━━ ESTRATTO DELLA PAGINA ━━

Dal D Day dei comitati testimonianze fotografiche dello scempio ambientale. Don Patriciello: “Cittadini: se è il caso fate le barricate”. Il dottor Marfella: “L’Istituto di sanità sostiene che l’amianto è tra le cause del cancro nella Terra dei Fuochi”.
Ancora amianto nelle campagne più contaminate d’Italia, ancora asbesto killer staccato dai tetti delle case e dei capannoni e poi abbandonato nei terreni coltivati dalle cosiddette “aziende di bonifica” della camorra. Le foto che lo testimoniano sono quelle degli attivisti dei comitati della Terra dei Fuochi che nel fine settimana hanno animato il D Day, la tre giorni di denunce nei gazebo montati nelle piazze delle cittadine più flagellate dall’ecomafia. E le fotografie scattate dagli ambientalisti non lasciano spazi al dubbio: quintali di eternit spaccato e gettato ai bordi dei campi coltivati, in località Palmiano, ad Acerra, dove alcuni mesi fa la Forestale ha sequestrato una collina di veleni, un bubbone utilizzato fino a tempi molto recenti da scaricatori senza scrupoli.

━━━

**OBIETTIVO DELL'ESERCIZIO**
Rispondi a queste domande sull'articolo dedicato all'amianto nella Terra dei Fuochi.
(a) Secondo il dottor Marfella, quale ente sostiene che l'amianto è tra le cause del cancro nella Terra dei Fuochi?
(b) Quanti giorni è durato il D Day dei comitati?
(c) In quale località di Acerra si trova l'eternit fotografato ai bordi dei campi coltivati?

━━ I DATI ━━

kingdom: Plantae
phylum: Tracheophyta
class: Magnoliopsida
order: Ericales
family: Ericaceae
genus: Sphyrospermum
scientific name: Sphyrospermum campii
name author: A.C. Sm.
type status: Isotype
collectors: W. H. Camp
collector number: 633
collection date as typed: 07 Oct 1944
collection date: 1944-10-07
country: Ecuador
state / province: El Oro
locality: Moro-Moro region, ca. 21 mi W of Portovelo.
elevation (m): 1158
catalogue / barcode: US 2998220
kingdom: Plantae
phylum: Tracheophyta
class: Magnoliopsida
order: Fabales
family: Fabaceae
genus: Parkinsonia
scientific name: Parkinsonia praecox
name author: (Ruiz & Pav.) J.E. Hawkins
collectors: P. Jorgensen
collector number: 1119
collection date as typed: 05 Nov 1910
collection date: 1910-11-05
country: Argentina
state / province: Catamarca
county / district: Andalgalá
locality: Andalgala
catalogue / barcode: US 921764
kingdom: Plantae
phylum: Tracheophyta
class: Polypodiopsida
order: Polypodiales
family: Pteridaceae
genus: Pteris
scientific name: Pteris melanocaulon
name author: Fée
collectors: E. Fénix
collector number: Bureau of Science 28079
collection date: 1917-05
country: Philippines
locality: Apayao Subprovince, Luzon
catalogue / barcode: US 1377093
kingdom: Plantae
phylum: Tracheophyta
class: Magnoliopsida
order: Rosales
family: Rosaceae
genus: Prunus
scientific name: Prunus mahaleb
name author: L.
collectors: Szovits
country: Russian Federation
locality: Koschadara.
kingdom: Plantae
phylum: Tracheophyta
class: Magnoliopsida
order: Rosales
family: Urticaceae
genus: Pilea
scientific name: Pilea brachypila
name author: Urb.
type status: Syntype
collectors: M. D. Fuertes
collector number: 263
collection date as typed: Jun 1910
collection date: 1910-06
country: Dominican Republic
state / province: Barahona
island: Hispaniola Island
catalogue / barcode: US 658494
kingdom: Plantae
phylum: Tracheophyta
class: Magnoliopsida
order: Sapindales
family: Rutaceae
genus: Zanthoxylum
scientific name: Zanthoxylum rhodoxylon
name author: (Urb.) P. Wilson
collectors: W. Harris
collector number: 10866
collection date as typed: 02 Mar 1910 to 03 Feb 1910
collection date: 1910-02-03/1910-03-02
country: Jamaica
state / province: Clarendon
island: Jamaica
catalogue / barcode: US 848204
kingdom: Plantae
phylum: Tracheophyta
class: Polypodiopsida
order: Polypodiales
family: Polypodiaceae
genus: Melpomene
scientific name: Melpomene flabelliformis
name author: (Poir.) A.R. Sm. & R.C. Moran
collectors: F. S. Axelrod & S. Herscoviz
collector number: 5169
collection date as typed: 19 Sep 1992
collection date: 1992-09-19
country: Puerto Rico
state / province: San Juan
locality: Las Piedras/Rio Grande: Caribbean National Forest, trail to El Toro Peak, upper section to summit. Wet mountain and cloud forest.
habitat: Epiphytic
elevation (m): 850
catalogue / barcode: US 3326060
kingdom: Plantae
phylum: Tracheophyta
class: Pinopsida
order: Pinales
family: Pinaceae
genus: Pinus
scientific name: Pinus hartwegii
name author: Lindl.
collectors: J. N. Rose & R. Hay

━━━

**RISPOSTA ALL'ESERCIZIO**
(a) L'Istituto di sanità.
(b) Tre giorni, nel fine settimana.
(c) In località Palmiano.